───── Supplied records
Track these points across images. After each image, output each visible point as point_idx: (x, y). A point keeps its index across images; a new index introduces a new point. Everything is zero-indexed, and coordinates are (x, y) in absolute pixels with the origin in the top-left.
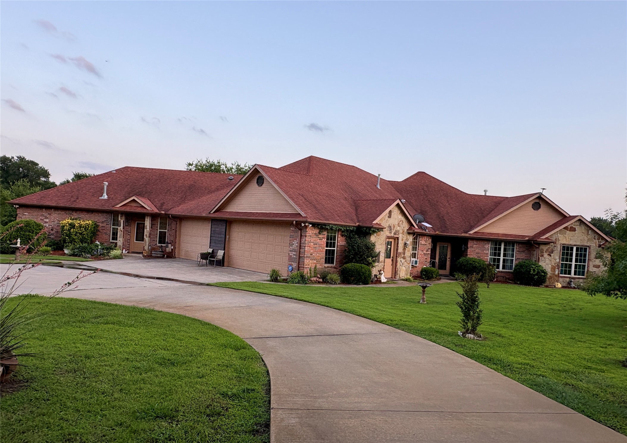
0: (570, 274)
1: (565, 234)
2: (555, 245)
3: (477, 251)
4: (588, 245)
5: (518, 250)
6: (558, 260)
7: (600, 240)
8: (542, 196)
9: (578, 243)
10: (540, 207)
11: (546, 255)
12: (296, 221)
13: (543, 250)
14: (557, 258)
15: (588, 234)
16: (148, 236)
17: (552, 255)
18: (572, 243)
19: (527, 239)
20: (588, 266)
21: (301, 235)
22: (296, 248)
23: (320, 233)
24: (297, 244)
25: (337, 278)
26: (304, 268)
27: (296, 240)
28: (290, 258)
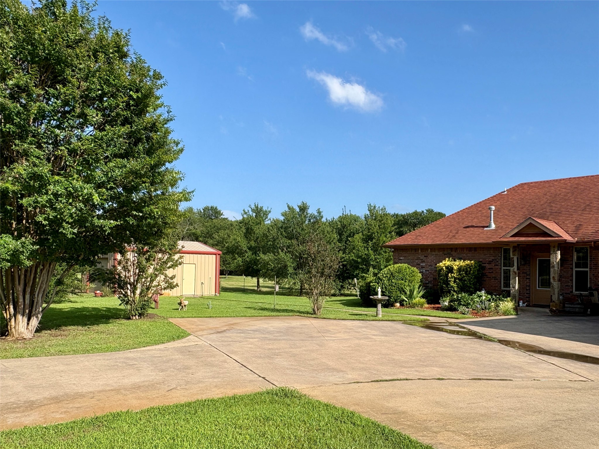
16: (556, 278)
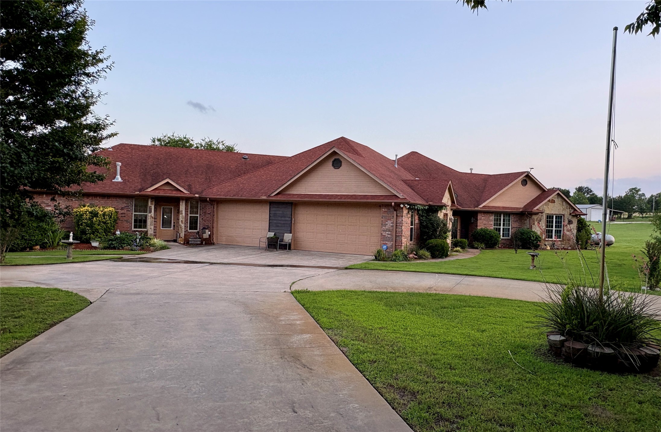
0: (551, 238)
1: (548, 205)
2: (542, 215)
3: (484, 222)
4: (563, 213)
5: (513, 220)
6: (544, 227)
7: (572, 209)
8: (529, 174)
9: (557, 213)
10: (527, 183)
11: (536, 223)
12: (395, 203)
13: (534, 219)
14: (544, 225)
15: (563, 205)
17: (540, 223)
18: (553, 212)
19: (521, 210)
20: (563, 231)
21: (397, 215)
22: (391, 228)
23: (408, 213)
24: (391, 224)
25: (428, 254)
26: (401, 246)
27: (390, 220)
28: (383, 238)
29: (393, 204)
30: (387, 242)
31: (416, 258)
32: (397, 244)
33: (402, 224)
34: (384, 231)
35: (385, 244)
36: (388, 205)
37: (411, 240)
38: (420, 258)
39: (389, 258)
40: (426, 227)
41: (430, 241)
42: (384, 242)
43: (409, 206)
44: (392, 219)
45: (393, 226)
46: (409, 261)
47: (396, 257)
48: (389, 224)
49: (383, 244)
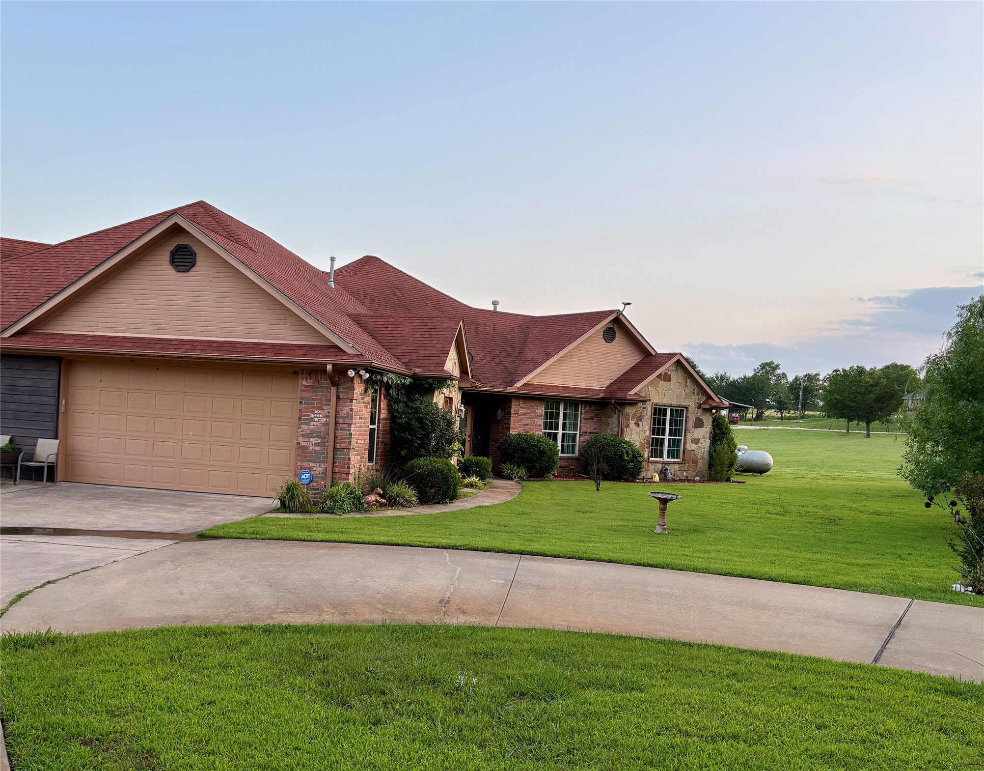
0: (661, 456)
1: (658, 386)
2: (645, 406)
3: (525, 420)
4: (686, 404)
5: (583, 416)
6: (648, 433)
7: (700, 396)
8: (621, 317)
9: (674, 403)
10: (614, 337)
11: (632, 424)
12: (334, 365)
13: (628, 414)
14: (647, 428)
15: (686, 386)
17: (641, 423)
18: (666, 401)
19: (601, 395)
20: (685, 442)
21: (338, 397)
22: (323, 429)
23: (366, 391)
24: (324, 420)
25: (411, 493)
26: (348, 474)
27: (321, 408)
28: (303, 453)
29: (329, 367)
30: (311, 464)
31: (382, 505)
32: (337, 470)
33: (351, 418)
34: (303, 436)
35: (308, 469)
36: (316, 371)
37: (370, 459)
38: (393, 502)
39: (315, 503)
40: (407, 427)
41: (416, 462)
42: (305, 464)
43: (368, 375)
44: (325, 407)
45: (326, 424)
46: (366, 511)
47: (336, 501)
48: (318, 418)
49: (301, 468)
──────────
§ **Goal of the exercise**:
Nothing but the lines from the beginning of the material through the line with "11: (546, 255)" should appear, printed exactly, with no pictures among them.

§ **Answer to the exercise**:
Track these points across images. After each image, output each visible point as point_idx: (x, y). A point keeps its index across images; a new index introduces a new point. Everything is zero-indexed, and coordinates are (x, y) in absolute pixels with the origin in the top-left.
0: (570, 274)
1: (565, 234)
2: (555, 245)
3: (477, 251)
4: (588, 245)
5: (518, 250)
6: (558, 260)
7: (600, 240)
8: (542, 196)
9: (578, 243)
10: (540, 207)
11: (546, 255)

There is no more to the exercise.